* [Text]:
# Probabilistic modelling for speaker recognition in criminal networks

**Speaker recognition for criminal networks**

Speaker recognition is a technology that uses computer algorithms to analyze speech patterns and determine the identity of the speaker in a recording.** **Speaker recognition is an integral part of the ROXANNE platform because the identities of speakers in recordings from criminal investigations are usually not known. However, the speaker recognition scenario in criminal investigations differs from the most other speaker recognition scenarios because in addition to the audio of the recordings, we also have access to information about how the recordings are related. In particular, information about who has talked to whom is important. This information forms a *network structure *between the recordings.

Naturally, it is important for the investigation to accurately uncover the network structure. Interestingly, using *prior knowledge* about the *expected network structure* in criminal networks may also improve the accuracy of speaker recognition. For example, assuming there has been verified telephone communication between Alice and Donald, and also between Bob and Donald. In other words, both Alice and Bob know Donald. Since *Alice and Bob are linked via Donald*, there is a reasonable chance that they know each other. Accordingly, if there is a phone call between Alice and an unknown person, we shall be more inclined to believe that the unknown person is in fact Bob, than if there was no link between Alice and Bob. Indeed, this kind of link analysis has been shown to improve speaker recognition [1, 2].

**Probabilistic modelling**

Arguably, the most principled and useful approach to pattern recognition tasks such as speaker recognition is through *probabilistic modelling*. This approach provides a clear mathematical framework for how to combine different pieces of information as well as how to interpret the output from the pattern recognizer.

In the context of speaker recognition, we can exemplify the probabilistic modelling and information combination by a simple speaker verification scenario. Given two recordings, we would like to know the probability that the speakers in the two recordings are the same. We will denote this probability as *P(same)* To determine this, we use two pieces of information:

- Our degree of belief that the two speakers are the same before observing the data expressed as an a-priori probability
- The probability that two recordings would sound as they do if they are from the same speaker and the probability that two recordings would sound as they do if they are from different speakers. These probabilities are provided by our standard speaker recognition model.

Using the rules of probability theory, these pieces of information can then be combined and give us P(same).

The output from a probabilistic pattern recognizer is easy to interpret. For example, assume that we test our system many times (e.g. 1000000) and that in 1000 of the tests we get P(Same) = 0.75. This means that our system believes that for these cases there is a 75% chance that the speaker is the same, i.e., we expect approximately that in 750 of the 1000 test cases, the speakers in the two recordings are the same. A probabilistic pattern recognizer that behaves this way is said to be *well calibrated*. Clearly, this is a desirable behavior of a pattern recognizer and the most important evaluations of speaker recognition technology, organized by the National Institute of Standards and Technology (NIST), require speaker recognition systems to behave in this way [3].

**Probabilistic modelling of networks**

Given the inherent network structure of recordings from criminal investigations and the clear benefits of probabilistic modelling in speaker recognition tasks, a natural goal for the ROXANNE project is to develop approaches for probabilistic modelling of networks and their combination with speaker recognition systems.

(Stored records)
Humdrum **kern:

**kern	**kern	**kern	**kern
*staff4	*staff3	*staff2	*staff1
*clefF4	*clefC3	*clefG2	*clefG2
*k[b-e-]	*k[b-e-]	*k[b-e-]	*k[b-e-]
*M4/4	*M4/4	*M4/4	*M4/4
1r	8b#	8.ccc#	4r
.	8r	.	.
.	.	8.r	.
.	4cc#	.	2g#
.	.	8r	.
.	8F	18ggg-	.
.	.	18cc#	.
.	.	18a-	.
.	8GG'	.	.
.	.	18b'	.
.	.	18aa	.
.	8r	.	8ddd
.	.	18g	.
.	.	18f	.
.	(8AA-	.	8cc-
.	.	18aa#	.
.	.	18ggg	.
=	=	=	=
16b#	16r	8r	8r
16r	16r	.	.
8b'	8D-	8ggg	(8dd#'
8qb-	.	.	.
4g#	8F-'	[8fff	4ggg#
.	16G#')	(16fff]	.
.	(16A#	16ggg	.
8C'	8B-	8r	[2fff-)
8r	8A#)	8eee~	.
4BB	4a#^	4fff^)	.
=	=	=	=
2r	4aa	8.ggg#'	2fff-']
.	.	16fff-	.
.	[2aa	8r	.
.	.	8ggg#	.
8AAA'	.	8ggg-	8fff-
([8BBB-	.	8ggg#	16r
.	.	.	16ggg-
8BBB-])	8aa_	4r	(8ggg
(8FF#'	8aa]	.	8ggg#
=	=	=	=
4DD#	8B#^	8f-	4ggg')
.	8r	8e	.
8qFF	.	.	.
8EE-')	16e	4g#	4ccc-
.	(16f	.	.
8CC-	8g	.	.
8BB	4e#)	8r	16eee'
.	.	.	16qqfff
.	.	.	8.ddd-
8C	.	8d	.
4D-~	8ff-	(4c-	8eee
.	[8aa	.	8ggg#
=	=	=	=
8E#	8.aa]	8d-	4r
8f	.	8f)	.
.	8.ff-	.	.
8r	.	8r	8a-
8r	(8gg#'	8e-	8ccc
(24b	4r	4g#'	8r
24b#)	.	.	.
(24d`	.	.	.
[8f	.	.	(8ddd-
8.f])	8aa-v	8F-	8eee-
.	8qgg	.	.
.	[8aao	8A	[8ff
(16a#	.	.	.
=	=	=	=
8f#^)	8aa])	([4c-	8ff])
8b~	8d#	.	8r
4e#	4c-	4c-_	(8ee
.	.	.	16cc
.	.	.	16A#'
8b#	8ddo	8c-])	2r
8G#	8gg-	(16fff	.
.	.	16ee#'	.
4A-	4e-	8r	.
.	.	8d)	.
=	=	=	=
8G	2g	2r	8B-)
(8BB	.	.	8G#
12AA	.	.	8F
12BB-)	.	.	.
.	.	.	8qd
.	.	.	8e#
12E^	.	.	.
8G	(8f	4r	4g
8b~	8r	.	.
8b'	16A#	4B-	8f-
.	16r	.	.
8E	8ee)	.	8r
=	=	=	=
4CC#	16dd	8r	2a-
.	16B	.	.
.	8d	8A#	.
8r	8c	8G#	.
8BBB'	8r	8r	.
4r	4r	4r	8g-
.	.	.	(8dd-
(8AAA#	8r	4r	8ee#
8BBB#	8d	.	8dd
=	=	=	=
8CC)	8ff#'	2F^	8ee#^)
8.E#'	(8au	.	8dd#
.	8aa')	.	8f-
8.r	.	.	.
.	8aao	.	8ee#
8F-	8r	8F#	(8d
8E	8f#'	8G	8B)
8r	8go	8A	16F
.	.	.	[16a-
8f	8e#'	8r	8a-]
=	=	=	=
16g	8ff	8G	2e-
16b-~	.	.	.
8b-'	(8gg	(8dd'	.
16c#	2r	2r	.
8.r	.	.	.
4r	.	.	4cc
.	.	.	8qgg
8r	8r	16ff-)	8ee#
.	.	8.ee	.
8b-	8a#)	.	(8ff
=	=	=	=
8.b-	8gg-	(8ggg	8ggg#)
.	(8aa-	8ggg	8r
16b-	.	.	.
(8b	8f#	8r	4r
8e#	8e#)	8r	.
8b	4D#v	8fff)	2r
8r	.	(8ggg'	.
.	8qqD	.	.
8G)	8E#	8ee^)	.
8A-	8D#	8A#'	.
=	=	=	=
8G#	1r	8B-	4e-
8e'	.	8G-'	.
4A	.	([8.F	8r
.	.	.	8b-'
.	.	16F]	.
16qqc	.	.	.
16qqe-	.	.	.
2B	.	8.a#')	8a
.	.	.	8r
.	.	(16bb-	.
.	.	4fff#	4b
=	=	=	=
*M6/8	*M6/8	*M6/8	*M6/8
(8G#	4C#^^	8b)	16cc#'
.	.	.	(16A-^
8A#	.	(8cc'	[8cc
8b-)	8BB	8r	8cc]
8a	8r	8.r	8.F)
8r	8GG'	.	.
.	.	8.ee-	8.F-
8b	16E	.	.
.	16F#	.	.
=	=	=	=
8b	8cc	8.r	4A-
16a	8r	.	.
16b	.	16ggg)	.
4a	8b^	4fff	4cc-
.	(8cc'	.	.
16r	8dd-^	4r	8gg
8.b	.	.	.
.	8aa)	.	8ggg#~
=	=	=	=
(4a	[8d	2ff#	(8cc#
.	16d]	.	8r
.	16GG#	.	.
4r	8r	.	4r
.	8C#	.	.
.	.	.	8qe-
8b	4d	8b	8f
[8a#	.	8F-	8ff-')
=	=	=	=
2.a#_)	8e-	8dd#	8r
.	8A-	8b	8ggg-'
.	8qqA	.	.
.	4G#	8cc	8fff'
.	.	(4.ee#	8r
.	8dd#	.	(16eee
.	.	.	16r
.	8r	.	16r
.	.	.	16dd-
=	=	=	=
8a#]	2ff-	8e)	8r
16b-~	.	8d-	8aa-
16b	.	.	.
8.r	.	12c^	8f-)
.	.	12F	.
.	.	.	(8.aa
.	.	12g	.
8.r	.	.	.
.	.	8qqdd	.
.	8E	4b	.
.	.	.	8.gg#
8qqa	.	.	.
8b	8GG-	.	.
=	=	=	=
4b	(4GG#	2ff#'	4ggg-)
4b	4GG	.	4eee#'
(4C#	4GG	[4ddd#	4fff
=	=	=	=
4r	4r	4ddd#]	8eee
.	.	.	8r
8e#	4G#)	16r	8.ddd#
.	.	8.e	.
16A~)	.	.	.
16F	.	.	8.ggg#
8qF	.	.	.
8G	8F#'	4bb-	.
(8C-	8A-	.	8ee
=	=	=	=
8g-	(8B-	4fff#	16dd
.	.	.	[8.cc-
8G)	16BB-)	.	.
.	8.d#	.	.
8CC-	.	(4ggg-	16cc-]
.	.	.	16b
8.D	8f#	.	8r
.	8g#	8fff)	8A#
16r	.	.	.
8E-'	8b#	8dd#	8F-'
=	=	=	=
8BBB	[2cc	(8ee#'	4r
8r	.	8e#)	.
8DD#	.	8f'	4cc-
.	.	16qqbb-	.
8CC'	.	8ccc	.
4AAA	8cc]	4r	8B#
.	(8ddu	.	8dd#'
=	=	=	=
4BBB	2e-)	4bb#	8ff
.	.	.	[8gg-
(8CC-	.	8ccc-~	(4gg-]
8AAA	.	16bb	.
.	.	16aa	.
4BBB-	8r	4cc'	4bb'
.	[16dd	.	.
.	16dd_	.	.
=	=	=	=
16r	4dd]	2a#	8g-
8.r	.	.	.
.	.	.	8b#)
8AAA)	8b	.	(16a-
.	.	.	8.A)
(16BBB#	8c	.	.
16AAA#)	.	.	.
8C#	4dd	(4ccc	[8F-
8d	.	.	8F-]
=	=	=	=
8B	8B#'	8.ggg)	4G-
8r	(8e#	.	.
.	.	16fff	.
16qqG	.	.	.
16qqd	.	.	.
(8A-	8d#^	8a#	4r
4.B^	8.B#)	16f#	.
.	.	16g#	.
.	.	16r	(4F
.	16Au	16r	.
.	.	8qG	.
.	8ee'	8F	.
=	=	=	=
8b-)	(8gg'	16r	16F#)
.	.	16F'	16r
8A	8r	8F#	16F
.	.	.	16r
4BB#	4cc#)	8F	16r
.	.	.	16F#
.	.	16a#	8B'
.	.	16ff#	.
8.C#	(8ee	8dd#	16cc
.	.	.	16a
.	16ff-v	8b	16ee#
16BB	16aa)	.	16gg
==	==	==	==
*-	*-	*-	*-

* [Problems]:
(a) List the people named in the speaker recognition text's example about phone calls.
(b) Answer these questions from the speaker recognition text, one per line:
(i) Which platform has speaker recognition as an integral part?
(ii) Which organization runs the most important evaluations of speaker recognition technology?
(iii) In the calibration example, in about how many of the 1000 tests with P(Same) = 0.75 are the speakers expected to be the same?
(c) Rewrite the paragraph of the speaker recognition text that begins "The output from a probabilistic pattern recognizer" as a short bulleted list, keeping its main facts.
The entries have no connection to the speaker recognition text.

* [Responses to the exercise]:
(a) Alice, Donald, Bob

(b)
(i) The ROXANNE platform
(ii) The National Institute of Standards and Technology (NIST)
(iii) Approximately 750

(c)
- The output of a probabilistic pattern recognizer is easy to interpret.
- Example: across many tests (e.g. 1000000), suppose 1000 tests give P(Same) = 0.75. The system then believes there is a 75% chance the speaker is the same, so in about 750 of those 1000 cases the speakers should be the same.
- A recognizer that behaves this way is called well calibrated.
- This behavior is desirable, and the most important speaker recognition evaluations, organized by NIST, require it.